Craft beer is worldwide phenomenon, but its roots are very much ingrained at a local level. Independent breweries help serve the needs of the immediate community, and sourcing from local farms keeps the beer-making process sustainable. Based in Queens, New York City, Big Alice Brewing is a craft beer enterprise that’s at the forefront of pioneering hyperlocal and sustainable brewing practices, not least by committing to becoming something known as a New York State Farm Brewery.
Taking time out from his hops duties, head brewer Jon Kielty spoke to us about forging relationships with small farms, how beer and bees can help each other, and the benefits of using native ingredients in their brews.
What’s a New York State Farm Brewery?
Big Alice is certified as a New York State Farm Brewery. “It’s geared toward boosting agriculture, and it incentivizes brewers to source local New York state ingredients,” says Kielty.

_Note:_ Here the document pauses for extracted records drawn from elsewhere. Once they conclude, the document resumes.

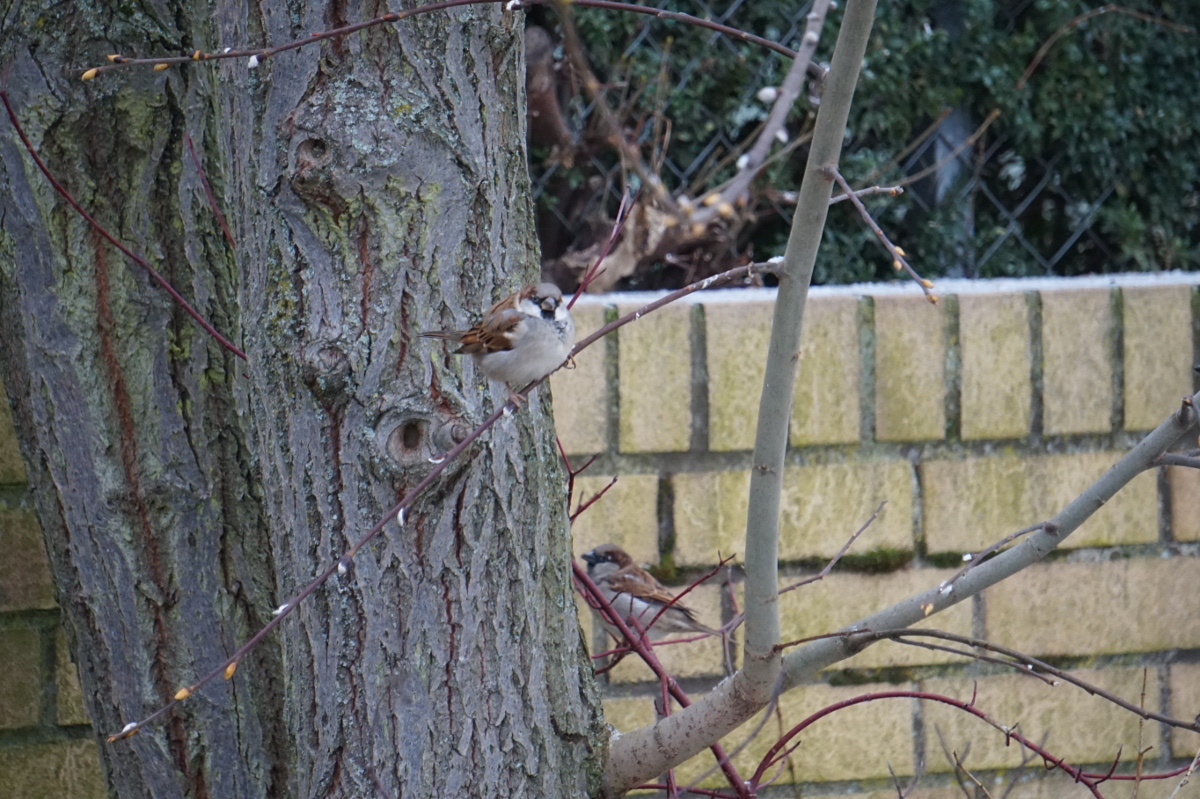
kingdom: Animalia
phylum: Chordata
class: Aves
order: Passeriformes
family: Passeridae
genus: Passer
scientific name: Passer domesticus
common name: House sparrow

Originally, being a New York State Farm Brewery meant that 20 percent of your hops and 20 percent of your malt had to be grown within the state–but from 2019 those numbers were increased to 60 percent. (Starting in 2024, the requirement will be 90 percent of ingredients.)
100 Percent Local Ingredients
Last year, Big Alice highlighted the potential of craft breweries working with local farms by producing a beer entirely from home state ingredients. “We brewed a 100 percent New York state barrel-aged version of our popular jalapeño rye,” says Kielty. “We sourced grain from New York Craft Malt, hops from New York Hop Guild, and jalapeño peppers from Samascott Orchards. After fermentation we aged it in rye whiskey barrels from Long Island Spirits.”
Showing the success of sourcing locally, the brew in question took the gold award in its category at 2019’s New York State Craft Beer Competition.
Beet and Carrot Beers
Tapping into the brewery’s strong relationships with New York farms, Kielty says Big Alice is particularly proud of the beet pilsner and carrot and ginger tart farmhouse brews it has created with produce from Alewife Farm in Kingston.
Brewing With Bees
Brewing with honey is another promising way for craft breweries and farmers to collaborate. “We work with local master beekeeper Tom Wilk of Wilk Apiary to source New York honey for our beers,” says Kielty. He adds that Big Alice Brewing’s honey wit brew took gold in the National Honey Board Honey Beer Competition.
A couple of times a year, Big Alice Brewing produces a limited amount of beers that spotlight honey grown on a rooftop just two blocks from the brewery—and Kielty himself can sometimes be seen assisting with honey harvesting. The rooftop hives are an opportunity that came about because of Big Alice’s relationship with the nearby Hellgate Farm.
When Big Alice Brewing Met Hellgate Farm
“Hellgate Farm is a local urban rooftop garden located just blocks from our brewery,” says Kielty, highlighting the way craft beer and farming connections can expand to form a tight network: “I believe we were first linked up with them through our beekeeper, Wilk Apiary. Our first collaboration with Hellgate was giving them spent grain, which they used for compost when building out their planters on the rooftop.”
Since then, Big Alice and Hellgate’s relationship has graduated to the brewery producing small batch cask beers using seasonal ingredients. Plans are afoot to produce a barrel-aged jalapeño rye beer that exclusively uses Hellgate’s rooftop peppers.
The Future of Craft Beer and Local Farms
Kielty says sourcing local ingredients is becoming more important in the craft beer world. He says fostering “long lasting personal relationships” helps bring about “a better understanding of where our ingredients come from.”
Earlier this year during hop harvest, Kielty and another Big Alice brewer, Dominic Sims, went upstate to visit the farms they source their hops from, which includes Chimney Bluffs Hoppery and Pedersen Farms. “To walk through the hop yards picking from the bines as you talk to the farmer, you gain a much more meaningful connection to the ingredients you are using and what it took for them to get to you,” says Kielty. “With that comes a higher respect and understanding that is often overlooked.”